In the recent financial turmoil that has been caused by greedy fat cats in the main investment banks, local councils have had to think hard about ways to cover up the negative effects this has had on the local community and businesses.
A simple answer to these problems does not exist and neither does blaming local councils for the fate of the suddenly less-than-receptive investors in infrastructure during these troubled times, so it’s understandable that empty shops are increasing in number along towns and cities throughout Britain.

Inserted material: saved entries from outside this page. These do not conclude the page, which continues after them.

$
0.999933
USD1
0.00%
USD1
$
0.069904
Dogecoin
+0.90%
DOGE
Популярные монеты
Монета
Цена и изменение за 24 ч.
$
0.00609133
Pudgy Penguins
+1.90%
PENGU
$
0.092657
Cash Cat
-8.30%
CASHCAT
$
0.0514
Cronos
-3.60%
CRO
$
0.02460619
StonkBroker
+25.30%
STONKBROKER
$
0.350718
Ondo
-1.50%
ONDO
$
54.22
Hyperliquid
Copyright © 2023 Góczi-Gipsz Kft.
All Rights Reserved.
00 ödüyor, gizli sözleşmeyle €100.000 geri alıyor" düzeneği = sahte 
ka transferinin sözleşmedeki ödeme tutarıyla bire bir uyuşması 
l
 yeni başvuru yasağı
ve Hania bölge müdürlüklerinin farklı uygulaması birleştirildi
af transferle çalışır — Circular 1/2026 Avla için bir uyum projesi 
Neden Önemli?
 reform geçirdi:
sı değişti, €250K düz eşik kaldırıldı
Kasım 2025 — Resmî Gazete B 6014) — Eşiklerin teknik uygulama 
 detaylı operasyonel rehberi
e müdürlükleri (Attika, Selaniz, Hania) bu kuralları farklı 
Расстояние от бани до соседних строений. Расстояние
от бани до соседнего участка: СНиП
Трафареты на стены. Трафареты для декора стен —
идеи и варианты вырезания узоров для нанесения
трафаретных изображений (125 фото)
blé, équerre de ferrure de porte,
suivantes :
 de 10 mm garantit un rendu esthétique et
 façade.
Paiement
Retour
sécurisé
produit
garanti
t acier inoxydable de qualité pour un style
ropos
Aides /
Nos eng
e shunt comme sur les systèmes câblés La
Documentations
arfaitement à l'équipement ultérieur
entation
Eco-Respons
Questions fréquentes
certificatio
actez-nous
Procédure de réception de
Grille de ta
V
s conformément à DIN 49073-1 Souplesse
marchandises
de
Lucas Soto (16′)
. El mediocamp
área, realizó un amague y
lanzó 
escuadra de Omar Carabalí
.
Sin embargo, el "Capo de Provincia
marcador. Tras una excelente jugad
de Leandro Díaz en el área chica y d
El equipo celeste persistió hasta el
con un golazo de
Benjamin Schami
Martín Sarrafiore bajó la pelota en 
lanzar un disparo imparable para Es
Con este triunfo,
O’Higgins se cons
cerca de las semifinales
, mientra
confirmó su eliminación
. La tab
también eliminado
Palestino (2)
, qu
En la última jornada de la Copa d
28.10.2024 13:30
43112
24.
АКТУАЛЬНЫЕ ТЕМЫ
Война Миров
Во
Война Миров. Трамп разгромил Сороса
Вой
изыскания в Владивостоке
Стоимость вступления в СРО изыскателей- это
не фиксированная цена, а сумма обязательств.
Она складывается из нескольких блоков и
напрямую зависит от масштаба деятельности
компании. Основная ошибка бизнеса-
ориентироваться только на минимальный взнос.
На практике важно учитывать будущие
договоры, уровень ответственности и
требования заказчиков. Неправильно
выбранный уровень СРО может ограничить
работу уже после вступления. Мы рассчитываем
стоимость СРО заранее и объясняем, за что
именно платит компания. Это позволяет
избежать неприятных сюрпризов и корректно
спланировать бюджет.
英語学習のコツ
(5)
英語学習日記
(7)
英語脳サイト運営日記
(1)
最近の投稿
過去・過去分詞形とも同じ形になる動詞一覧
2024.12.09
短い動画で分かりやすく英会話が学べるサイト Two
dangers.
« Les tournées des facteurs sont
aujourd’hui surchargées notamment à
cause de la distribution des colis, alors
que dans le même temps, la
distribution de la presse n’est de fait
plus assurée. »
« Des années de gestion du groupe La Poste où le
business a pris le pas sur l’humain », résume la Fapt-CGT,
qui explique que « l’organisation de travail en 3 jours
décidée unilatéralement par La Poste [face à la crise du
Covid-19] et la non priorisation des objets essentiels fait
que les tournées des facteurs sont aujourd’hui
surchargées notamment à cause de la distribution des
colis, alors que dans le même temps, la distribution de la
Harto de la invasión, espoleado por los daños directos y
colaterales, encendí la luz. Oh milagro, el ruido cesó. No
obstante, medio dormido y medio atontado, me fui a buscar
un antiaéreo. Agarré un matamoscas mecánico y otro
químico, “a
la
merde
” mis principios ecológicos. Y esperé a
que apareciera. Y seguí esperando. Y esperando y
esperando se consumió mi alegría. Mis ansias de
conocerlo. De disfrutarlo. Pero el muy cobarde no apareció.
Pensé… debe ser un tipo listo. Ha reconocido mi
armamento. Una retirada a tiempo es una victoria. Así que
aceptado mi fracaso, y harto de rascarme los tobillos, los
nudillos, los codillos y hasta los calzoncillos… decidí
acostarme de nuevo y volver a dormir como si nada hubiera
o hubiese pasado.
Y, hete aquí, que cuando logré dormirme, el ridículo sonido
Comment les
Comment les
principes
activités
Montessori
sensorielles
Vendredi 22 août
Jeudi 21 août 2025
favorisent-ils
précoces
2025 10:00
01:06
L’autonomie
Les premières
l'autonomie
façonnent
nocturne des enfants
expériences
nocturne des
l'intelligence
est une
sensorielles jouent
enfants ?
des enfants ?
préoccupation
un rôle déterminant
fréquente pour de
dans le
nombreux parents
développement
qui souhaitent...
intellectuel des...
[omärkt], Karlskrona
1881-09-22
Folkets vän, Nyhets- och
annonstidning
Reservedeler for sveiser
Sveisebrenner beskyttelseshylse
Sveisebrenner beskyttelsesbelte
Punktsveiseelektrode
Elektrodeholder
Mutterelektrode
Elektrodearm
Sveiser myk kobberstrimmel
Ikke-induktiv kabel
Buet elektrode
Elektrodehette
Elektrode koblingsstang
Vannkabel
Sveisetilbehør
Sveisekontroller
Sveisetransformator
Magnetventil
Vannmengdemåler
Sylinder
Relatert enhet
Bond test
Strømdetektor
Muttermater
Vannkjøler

Enfield council and the EBRA (The Enfield Business & Retailers Association) seems to be drawing attention to itself in a rather unfortunate way in its local policy of ‘dressing’ local shops and businesses that are vacant with mock ups of various shops
While local residents don’t mind some effort in the local council polishing up the streets a bit, this ‘window dressing’ reflects the way central government has dealt with the real issues related to the financial crisis. Instead of confronting the bankrupt banking infrastructure they have asked us all to pay for their mistakes. ‘Us all’ includes small businesses, who cannot afford to pay the hefty business rates which are difficult indeed to break even on during these cautious times.
As absurd as it is to see councils putting their name proudly on community improvement schemes like this, at a time of increased tension between the government, the banks, the unions and public sector workers, it also demonstrates the insulated environment which enables these councils to operate. Would it really be so bad to tell the truth instead of trying to cover it up? Fortunately, this act enables us to see what a bunch of buffoons local councils really are and indicates the complete lack of relevance in which they function!